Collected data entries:
## begin
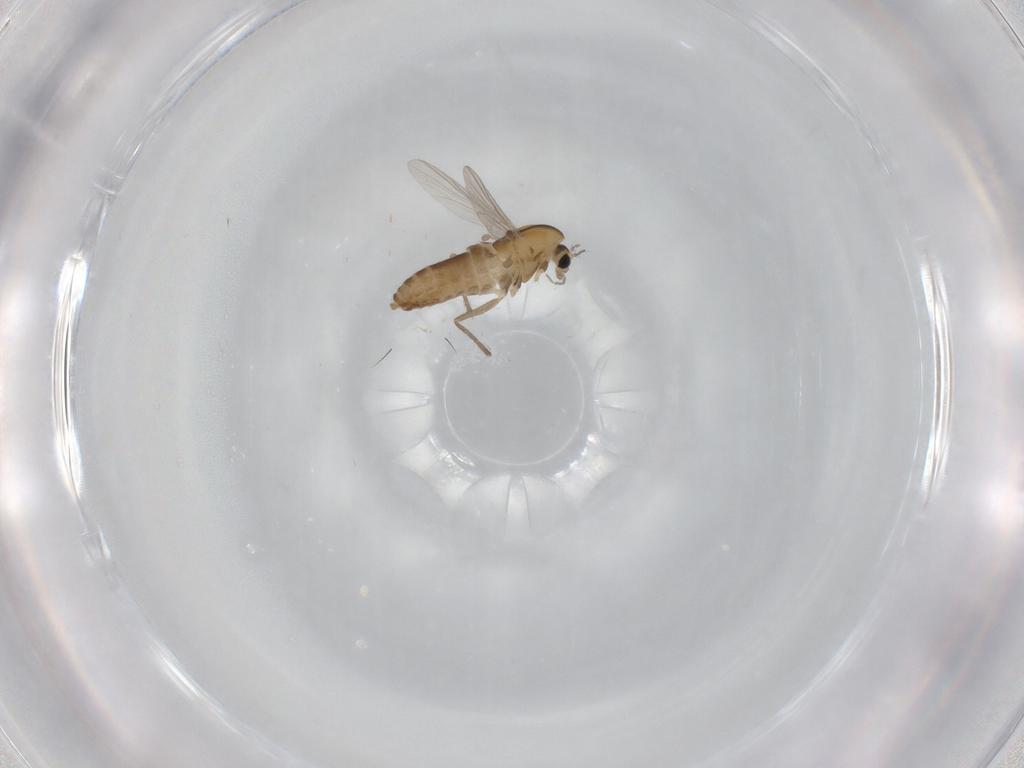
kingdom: Animalia
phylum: Arthropoda
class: Insecta
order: Diptera
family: Chironomidae
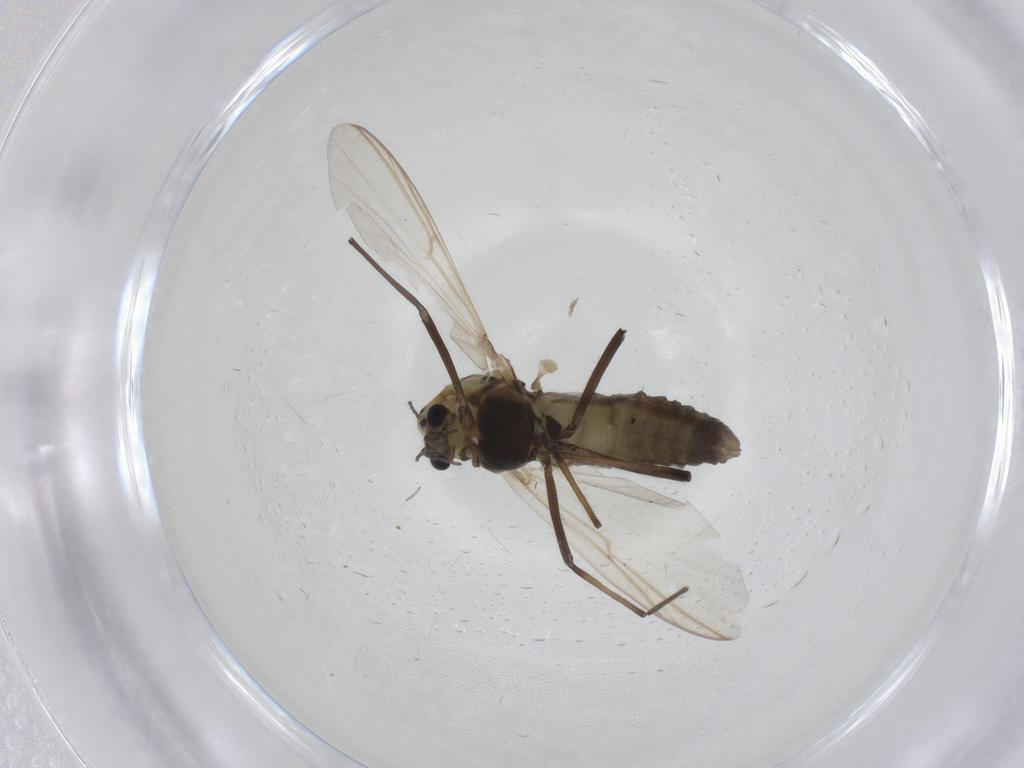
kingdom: Animalia
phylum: Arthropoda
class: Insecta
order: Diptera
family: Chironomidae
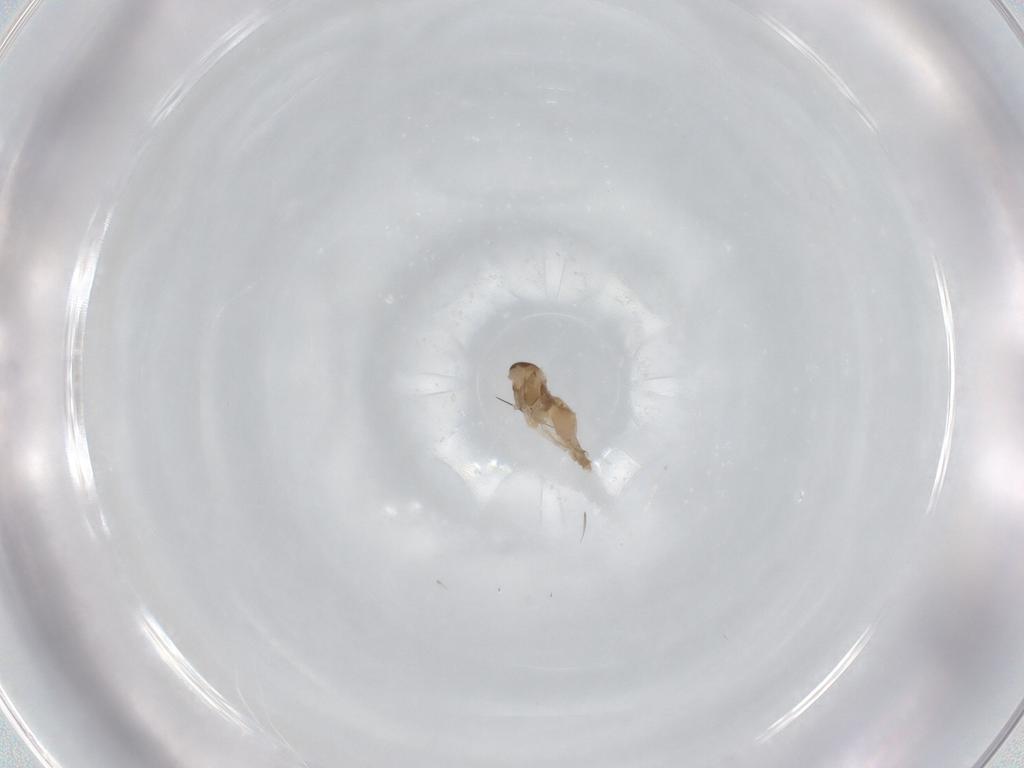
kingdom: Animalia
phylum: Arthropoda
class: Insecta
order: Diptera
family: Cecidomyiidae
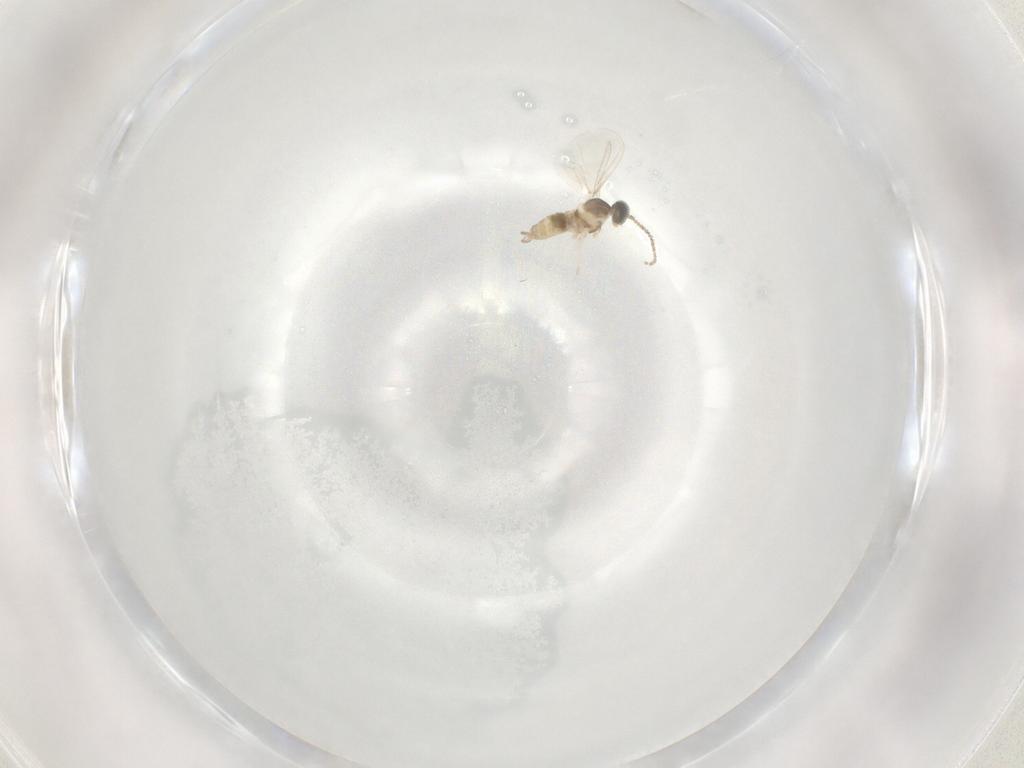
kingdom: Animalia
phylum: Arthropoda
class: Insecta
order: Diptera
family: Cecidomyiidae
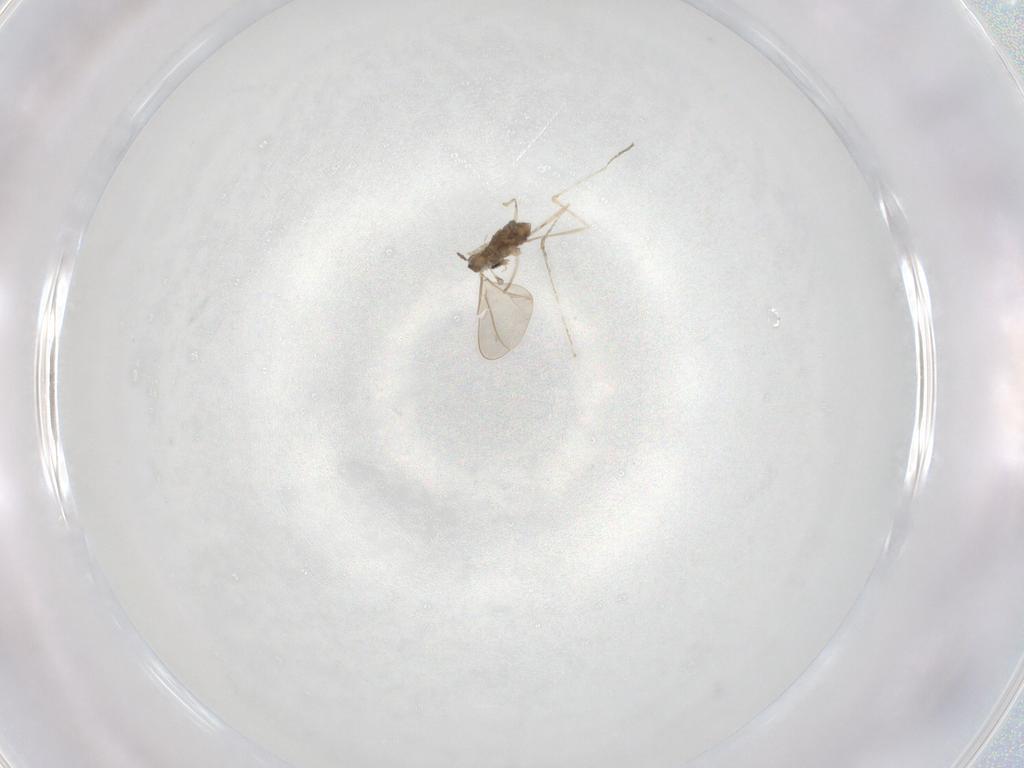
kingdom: Animalia
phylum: Arthropoda
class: Insecta
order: Diptera
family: Cecidomyiidae
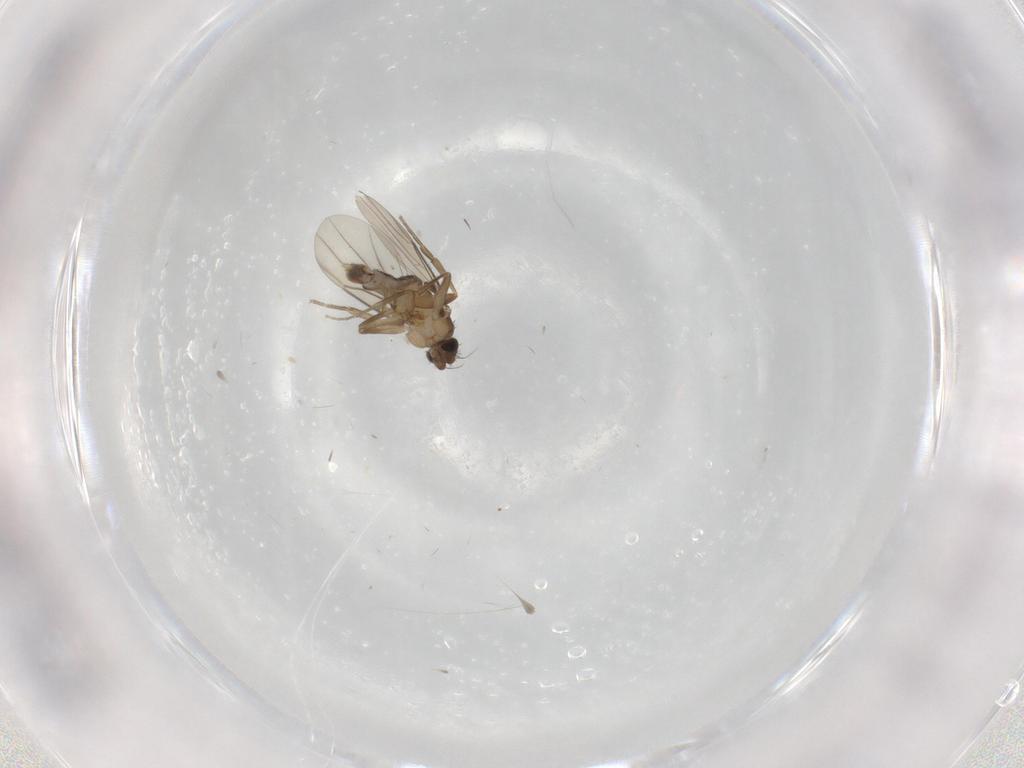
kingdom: Animalia
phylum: Arthropoda
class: Insecta
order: Diptera
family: Phoridae
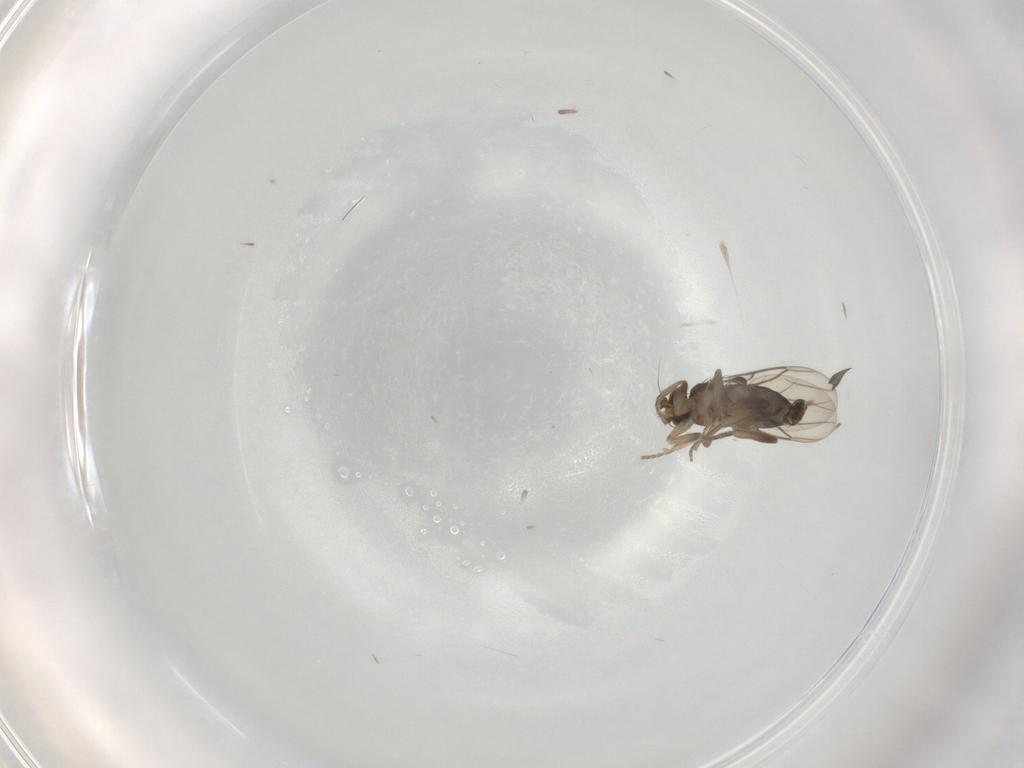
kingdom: Animalia
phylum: Arthropoda
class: Insecta
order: Diptera
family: Phoridae
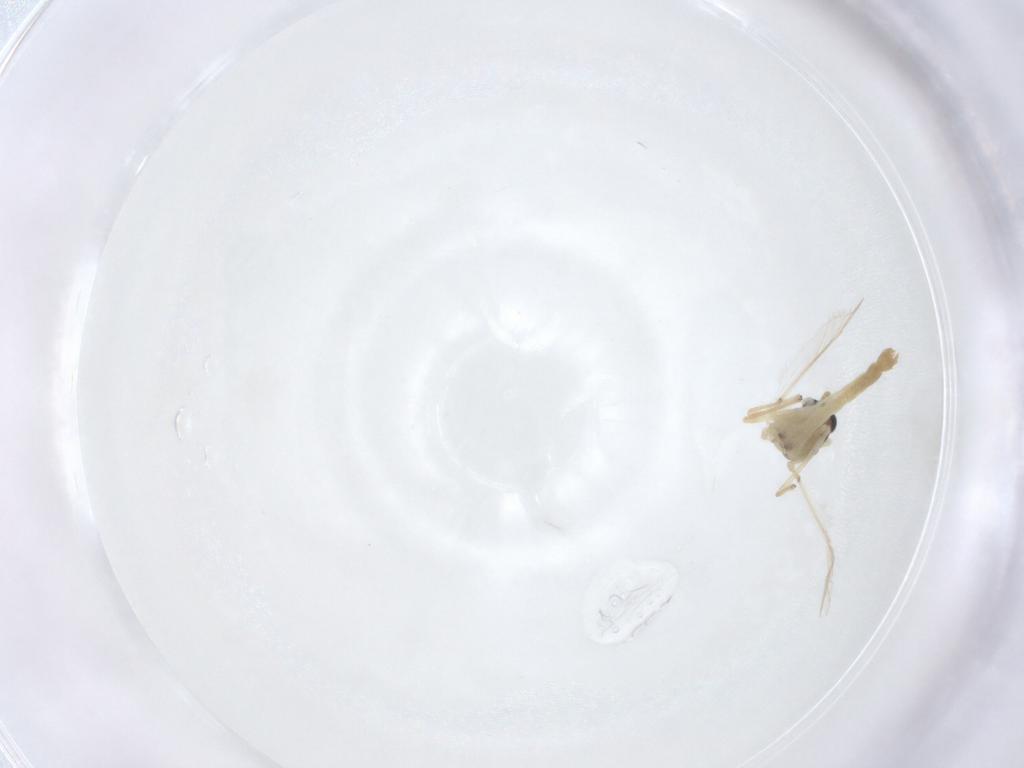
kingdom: Animalia
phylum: Arthropoda
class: Insecta
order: Diptera
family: Chironomidae
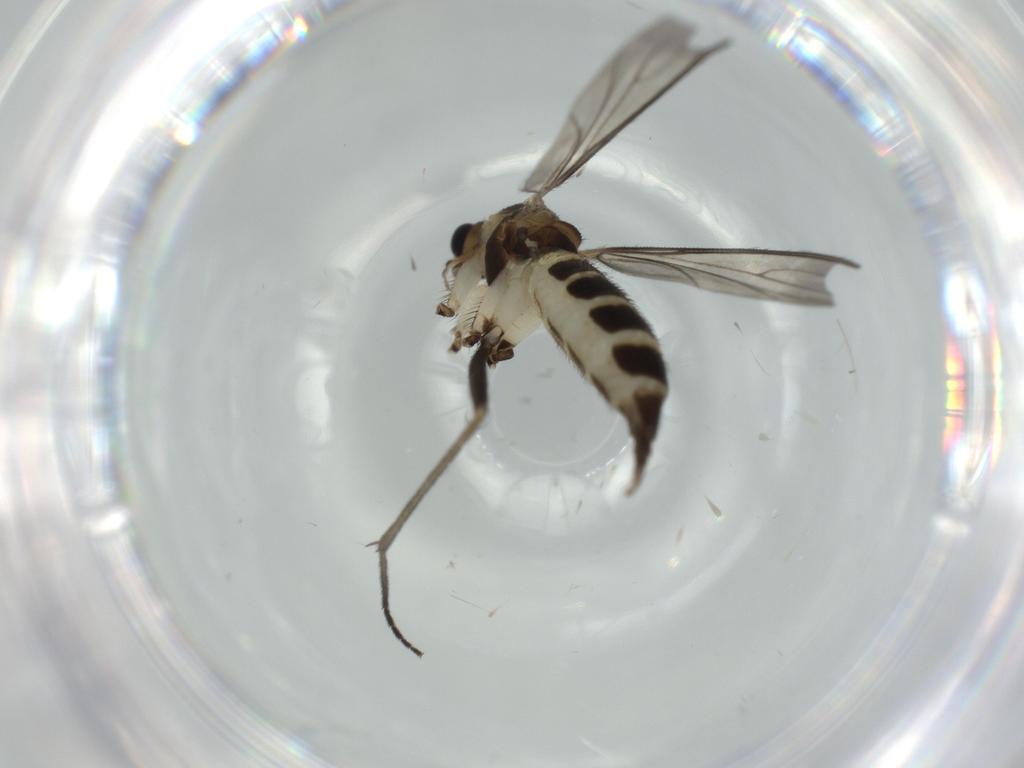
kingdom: Animalia
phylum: Arthropoda
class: Insecta
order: Diptera
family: Sciaridae
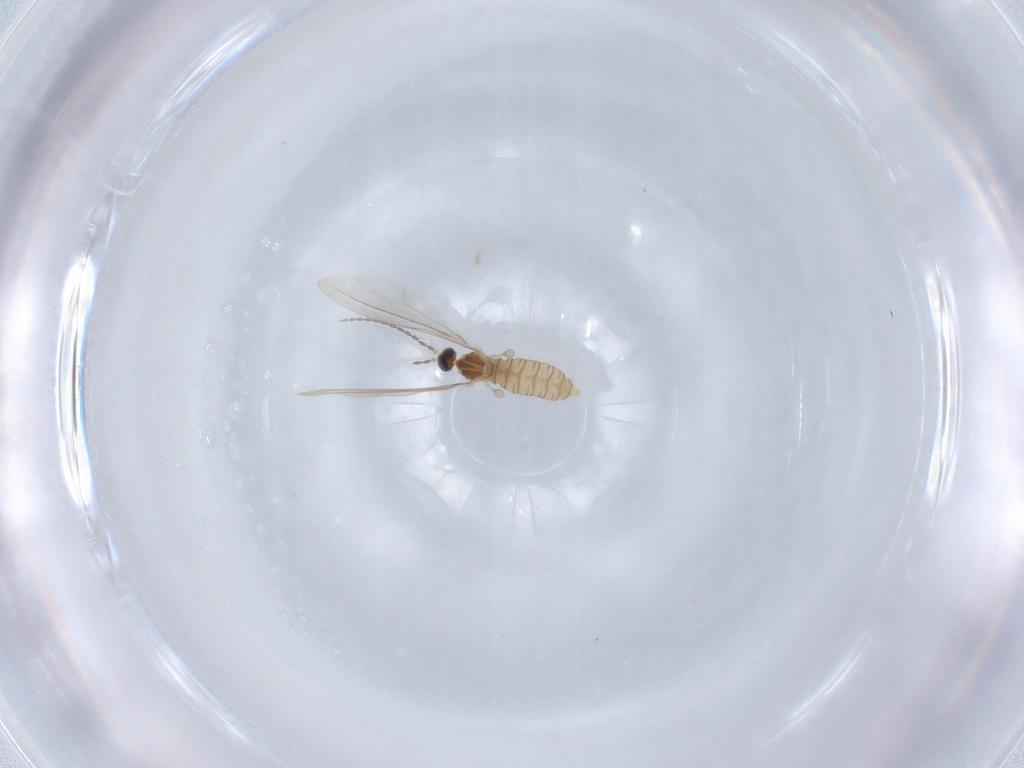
## end
Put all of the lines above into a numbered list, skipping any blank lines. Leave the pictures out of your answer.

--- PROBLEM SOLUTION ---
1. kingdom: Animalia
2. phylum: Arthropoda
3. class: Insecta
4. order: Diptera
5. family: Chironomidae
6. kingdom: Animalia
7. phylum: Arthropoda
8. class: Insecta
9. order: Diptera
10. family: Chironomidae
11. kingdom: Animalia
12. phylum: Arthropoda
13. class: Insecta
14. order: Diptera
15. family: Cecidomyiidae
16. kingdom: Animalia
17. phylum: Arthropoda
18. class: Insecta
19. order: Diptera
20. family: Cecidomyiidae
21. kingdom: Animalia
22. phylum: Arthropoda
23. class: Insecta
24. order: Diptera
25. family: Cecidomyiidae
26. kingdom: Animalia
27. phylum: Arthropoda
28. class: Insecta
29. order: Diptera
30. family: Phoridae
31. kingdom: Animalia
32. phylum: Arthropoda
33. class: Insecta
34. order: Diptera
35. family: Phoridae
36. kingdom: Animalia
37. phylum: Arthropoda
38. class: Insecta
39. order: Diptera
40. family: Chironomidae
41. kingdom: Animalia
42. phylum: Arthropoda
43. class: Insecta
44. order: Diptera
45. family: Sciaridae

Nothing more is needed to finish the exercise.